Obama: Federal Agents Will Enforce ObamaCare, Even If Your State Says No
March 31, 2013 2:07am PST
ObamaCare is not popular. It was not popular when it was enacted, and it has not become any more popular now, especially as people have begun to see the fall-out from this regulatory nightmare, such as skyrocketing insurance costs. Many states, which saw voters respond to ObamaCare by electing Republican legislatures in 2010, subsequently enacted bills exempting them from ObamaCare’s costly and limiting provisions. Unfortunately, Obama does not care.
In an interview with The New American, John Doak, Oklahoma’s Insurance Commissioner, reported that he received a letter from Gary Cohen, who is the Deputy Administrator and Director of the federal Center for Consumer Information and Insurance Oversight (“CCIIO”). In that letter, Cohen stated unequivocally that the federal government will impose ObamaCare regulations on insurance companies operating inside Oklahoma. Politico reports that Obama’s administration has sent similar letters to Missouri, Wyoming, and Texas.
Doak views the letter he received as “yet another example of continued overreach of the federal government on states’ rights.” To him, this is just the first shot over the bow.
Doak does not intend to back down in the face of federal pressure. He issued a formal press release responding to Cohen’s letter, saying that Oklahoma will not collaborate with the CCIIO to enforce Obama’s “Affordable” Care Act:
The Oklahoma Insurance Department regulates the health insurance policies sold in the state and responds to consumer questions and complaints. Our consumer assistance team receives over 30,000 phone calls and our website receives over 1,000,000 visits each year. We will continue to serve these consumers by adhering to our duties under the State Constitution and Statutes. The consumers are the ones who are going to bear the costs of these unnecessary federal regulatory burdens.
In addition to adding new fees to health insurance products that will increase prices both inside and outside the exchange, the ACA requires plans to add expensive and often unnecessary coverage benefits. These costs will impact young adults most severely due to the law’s requirement that older Americans pay no more than three times the premium of young adults. A survey of insurers by the American Action Forum found that average premiums for young, healthy adults may triple going into 2014.
The net result of the federal government’s override of 10th Amendment states’ rights is that insurance companies will be subject to two vastly different regulatory systems, dramatically increasing consumer costs. The federal government is demanding the right to review, comment upon, and amend very single state law and form. The marketplace, which is the single force that brings costs down; will be ignored, state laws will be nullified or duplicated in expensive ways; and ObamaCare will ensure that, soon, Americans will have the same quality health care available to Cubans or North Koreans.

(Stored dataset items)
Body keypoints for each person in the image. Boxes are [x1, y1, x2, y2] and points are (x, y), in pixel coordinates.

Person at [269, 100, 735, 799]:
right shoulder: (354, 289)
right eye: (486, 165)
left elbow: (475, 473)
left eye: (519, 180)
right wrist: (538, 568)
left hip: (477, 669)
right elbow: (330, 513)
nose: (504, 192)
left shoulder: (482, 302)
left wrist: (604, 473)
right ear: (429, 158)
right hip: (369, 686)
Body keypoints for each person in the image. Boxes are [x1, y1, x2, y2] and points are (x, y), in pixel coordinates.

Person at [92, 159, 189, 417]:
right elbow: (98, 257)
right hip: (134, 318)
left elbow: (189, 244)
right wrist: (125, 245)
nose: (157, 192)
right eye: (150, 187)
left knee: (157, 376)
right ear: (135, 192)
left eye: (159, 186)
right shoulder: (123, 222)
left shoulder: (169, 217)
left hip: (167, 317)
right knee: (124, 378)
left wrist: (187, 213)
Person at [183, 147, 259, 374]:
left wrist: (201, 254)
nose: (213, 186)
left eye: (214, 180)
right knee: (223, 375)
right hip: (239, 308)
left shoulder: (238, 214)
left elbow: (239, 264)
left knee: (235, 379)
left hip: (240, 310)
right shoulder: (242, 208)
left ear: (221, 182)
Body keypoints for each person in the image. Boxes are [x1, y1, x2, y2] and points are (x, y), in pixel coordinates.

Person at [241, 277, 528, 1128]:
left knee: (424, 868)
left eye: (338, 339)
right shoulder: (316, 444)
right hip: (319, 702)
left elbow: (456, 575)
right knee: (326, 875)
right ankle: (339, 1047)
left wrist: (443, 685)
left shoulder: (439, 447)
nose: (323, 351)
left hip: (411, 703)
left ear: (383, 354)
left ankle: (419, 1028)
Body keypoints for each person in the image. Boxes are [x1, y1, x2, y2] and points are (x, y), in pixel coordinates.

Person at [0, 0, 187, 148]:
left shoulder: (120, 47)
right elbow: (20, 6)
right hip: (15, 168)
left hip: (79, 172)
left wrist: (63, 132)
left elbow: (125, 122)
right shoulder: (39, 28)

-- Tasks and exercises --
- A) According to the ObamaCare article, why will the new costs fall hardest on young adults?
- B) Reproduce the passage of the ObamaCare article that opens with the words containing "Obama: Federal Agents" and closes with "does not care.".

-- Results of the tasks --
- A) The costs will hit young adults most severely because the law requires that older Americans pay no more than three times the premium charged to young adults.

- B)
Obama: Federal Agents Will Enforce ObamaCare, Even If Your State Says No
March 31, 2013 2:07am PST
ObamaCare is not popular. It was not popular when it was enacted, and it has not become any more popular now, especially as people have begun to see the fall-out from this regulatory nightmare, such as skyrocketing insurance costs. Many states, which saw voters respond to ObamaCare by electing Republican legislatures in 2010, subsequently enacted bills exempting them from ObamaCare’s costly and limiting provisions. Unfortunately, Obama does not care.